§ **課題の詳細**
以下のデータにある文字の行をすべて、一字一句変えずに書き写してください。画像は解答に含めないでください。

§ **提供データ**
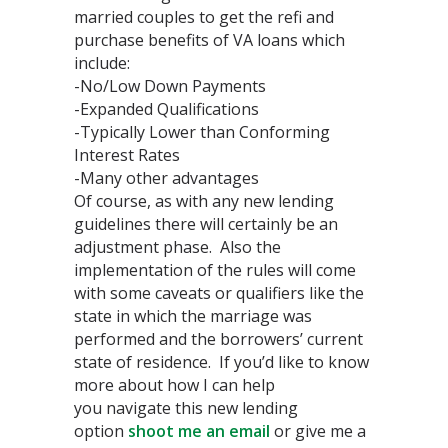
married couples to get the refi and
purchase benefits of VA loans which
include:
-No/Low Down Payments
-Expanded Qualifications
-Typically Lower than Conforming
Interest Rates
-Many other advantages
Of course, as with any new lending
guidelines there will certainly be an
adjustment phase. Also the
implementation of the rules will come
with some caveats or qualifiers like the
state in which the marriage was
performed and the borrowers’ current
state of residence. If you’d like to know
more about how I can help
you navigate this new lending
option
shoot me an email
or give me a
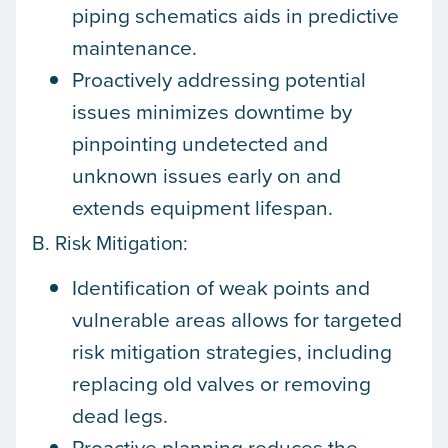
piping schematics aids in predictive
maintenance.
Proactively addressing potential
issues minimizes downtime by
pinpointing undetected and
unknown issues early on and
extends equipment lifespan.
B. Risk Mitigation:
Identification of weak points and
vulnerable areas allows for targeted
risk mitigation strategies, including
replacing old valves or removing
dead legs.
Proactive planning reduces the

§ **解答**
married couples to get the refi and
purchase benefits of VA loans which
include:
-No/Low Down Payments
-Expanded Qualifications
-Typically Lower than Conforming
Interest Rates
-Many other advantages
Of course, as with any new lending
guidelines there will certainly be an
adjustment phase. Also the
implementation of the rules will come
with some caveats or qualifiers like the
state in which the marriage was
performed and the borrowers’ current
state of residence. If you’d like to know
more about how I can help
you navigate this new lending
option
shoot me an email
or give me a
piping schematics aids in predictive
maintenance.
Proactively addressing potential
issues minimizes downtime by
pinpointing undetected and
unknown issues early on and
extends equipment lifespan.
B. Risk Mitigation:
Identification of weak points and
vulnerable areas allows for targeted
risk mitigation strategies, including
replacing old valves or removing
dead legs.
Proactive planning reduces the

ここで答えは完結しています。